Et c’est le Jalios CMS qui devra donc, en interne, rivaliser avec Facebook. Dans un communiqué, l’éditeur Jalios souligne que la dernière version son système de gestion de contenus (CMS) « est plus communautaire ». En particulier, la FNCA estime qu’il « correspondait exactement
» au besoin exprimé. Elle travaille par ailleurs déjà avec cet outil. Jalios CMS devra également porter des espaces dédiés à la communication externe. 
Concrètement, l’ensemble doit s’articuler autour d’un site Web dédié, creditagricole.info, présentant les caisses régionales de tout l’Hexagone, avec un volet vidéo incarné par CA TV, mais aussi une médiathèque « composée d’une logothèque, de bannières Web, d’une photothèque des dirigeants des 39 caisses régionales. » Voilà pour le volet tourné vers l’extérieur. 

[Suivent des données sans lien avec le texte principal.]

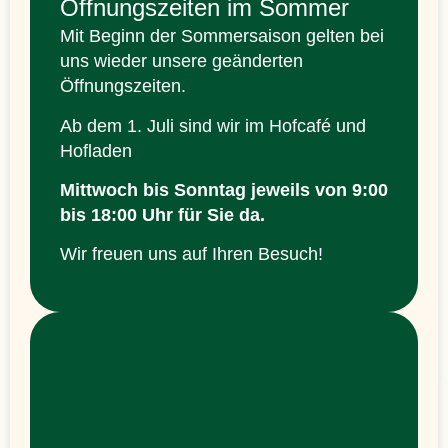
Öffnungszeiten im Sommer
Mit Beginn der Sommersaison gelten bei
uns wieder unsere geänderten
Öffnungszeiten.
Ab dem 1. Juli sind wir im Hofcafé und
Hofladen
Mittwoch bis Sonntag jeweils
von 9:00
bis 18:00 Uhr
für Sie da.
Wir freuen uns auf Ihren Besuch!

Pour le volet interne du projet, on trouve donc « un réseau social et collaboratif auquel près de 3 000 membres participent déjà », organisé en clubs « regroupant certaines catégories de personnes en fonction du domaine dans lequel elles travaillent ou de leurs centres d’intérêt. » L’intranet existant doit migrer vers les clubs de ce site Web ; la chronologie de l’opération n’a pas été précisée.